The grief I’m talking about though is for my life. I know I have a lot to be thankful for. I know I’m blessed. But I lost my husband and marriage in many ways.  The kids lost their Dad in many ways. It’s  heart wrenching to see Kenzie wish her Dad could do the things that other Dads do.

Our marriage has evolved into something very different. Being totally transparent, Mike and I were already in marriage counseling when he was diagnosed. We had good times and bad times, but everyone who knew us knows we had a turbulent marriage. But even so, our marriage was our normal. It was our choice. We made a conscious decision every day to choose each other. Even though we struggled, we had hope for our future. We had plans for our future. We had things we could work on, things we could improve. And we were excited at the possibilities!  There was an excitement for the future! We started traveling. We took a beach weekend getaway, a random weekend in San Francisco, I went with him to Hawaii on a business trip for a week. We had just started deeply focusing on us and taking the extra time and effort to invest in our marriage.

And then one day, everything changed. We went into survival mode. We had to walk each day out not knowing how to even plan for the next.

I lost my husband in many ways very quickly after diagnosis in June 2012. His loved ones lost many pieces of him as the brain tumor and treatment slowly took away his ability to run, play, reason and think in many ways. He didn’t have much common sense, but he was SO smart. 😉 I miss having conversations that he could follow. I miss connecting. I miss him being the head of the household. I miss bouncing ideas off of him. I miss him doing the homeowner repairs, yard work, taking the trash out. I miss him working and stopping by the store on his way home. I miss him coaching our childrens soccer team. I miss his crazy entrepreneur ideas like buying land and canoes and running a business in the mountains and front porch rocking. I miss family vacations. I could go on and on.

We gained a lot too.
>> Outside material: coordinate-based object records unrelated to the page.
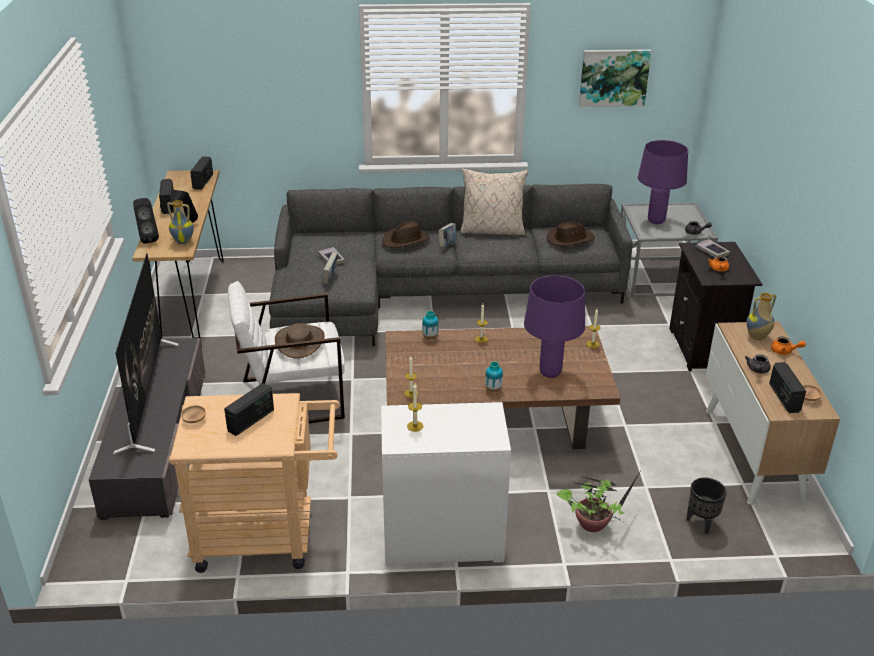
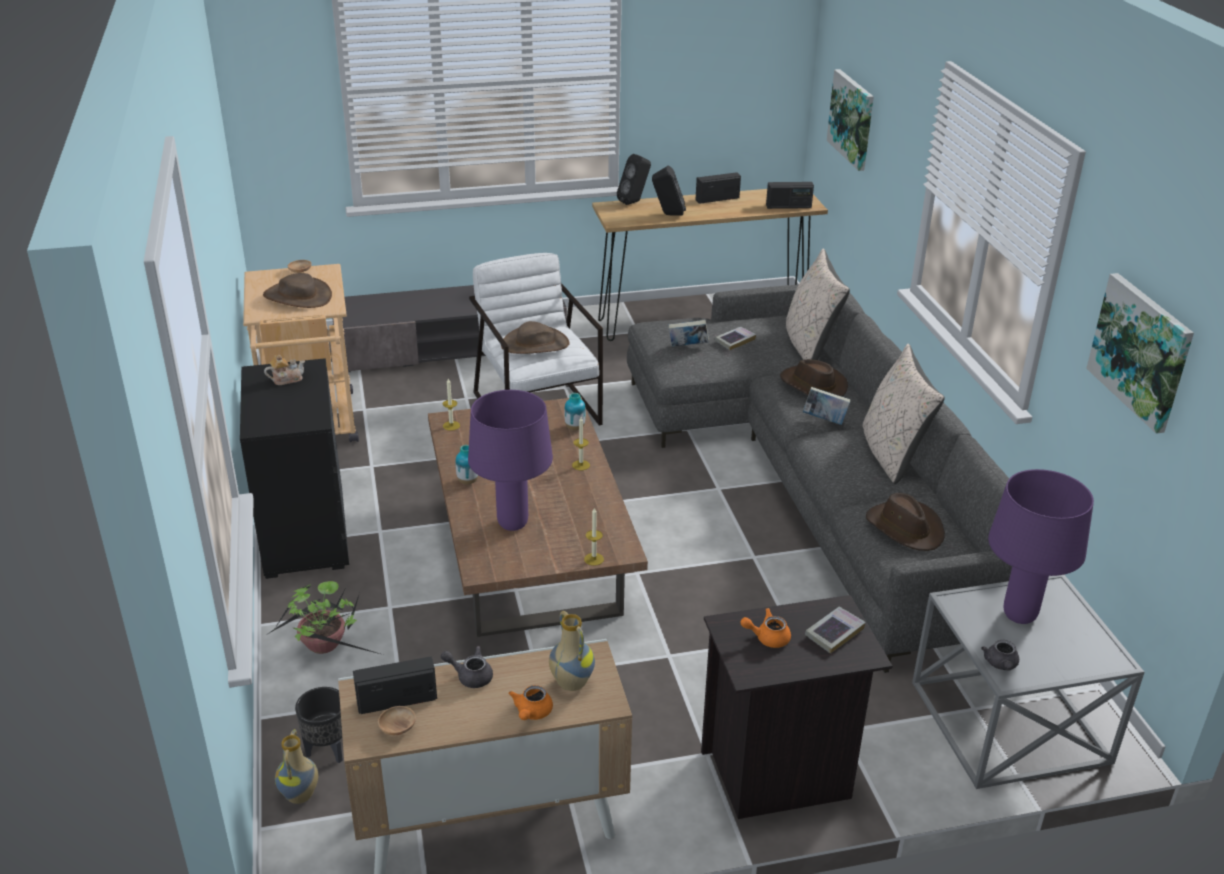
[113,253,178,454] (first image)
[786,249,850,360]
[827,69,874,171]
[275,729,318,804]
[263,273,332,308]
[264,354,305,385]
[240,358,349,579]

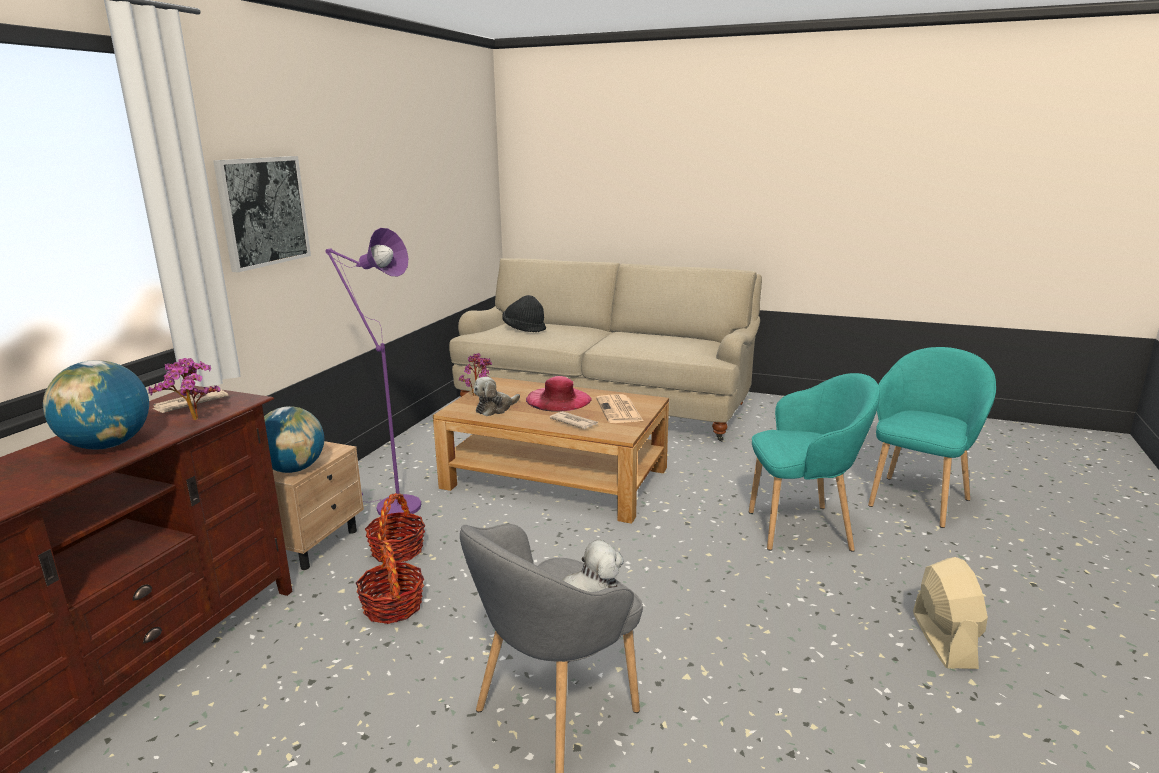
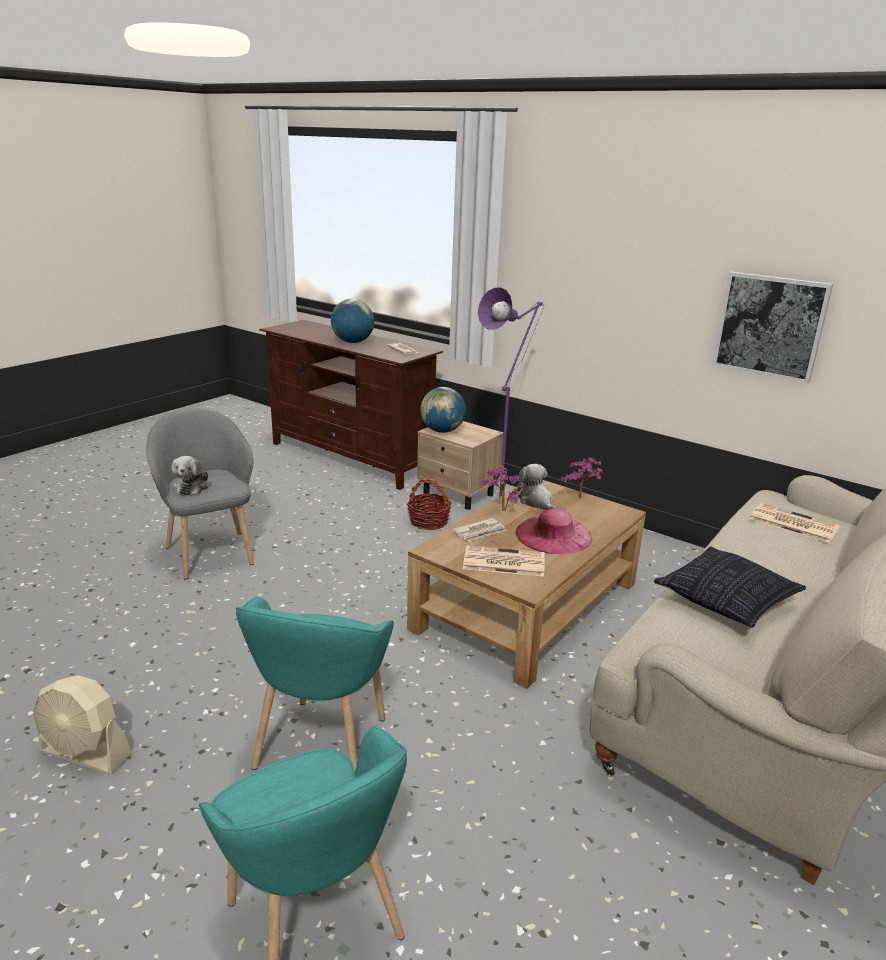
[356,542,424,624] (first image)
[654,546,806,628]
[481,466,519,511]
[712,271,833,383]
[749,503,840,543]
He still is witty and has his sense of humor. He appreciates and loves deeper than ever. He has a level of compassion deeper than before. (He was compassionate before too.)  He is so kind. He is gentle. (Except when his anxiety and confusion is out of control)

So touching on grief, I’ve been working hard on healthy healing. I want to fuel my body with healthy foods that will nourish my body. I am working on exercise. It’s been quite an experience realizing my strengths, weaknesses and habits. It’s hard to make time to take care of myself. I make sure everyone else is taken care of: but taking care of myself has proven to be a huge challenge. Challenge accepted.

I even started an accountability and support group on Facebook for friends who also want to work on their health.   I did this to hold myself accountable and to help others achieve their goals through accountability and support. I thrive off of the thought of inspiring and motivating others. I might not care about myself enough to exercise, but if my exercise will get someone else motivated to get out and move, I’m more likely to get it done.

I’m not even sure if I stayed on track with this blog post, but I’m posting it anyways.

Thank you for being there and for the prayers, love and support.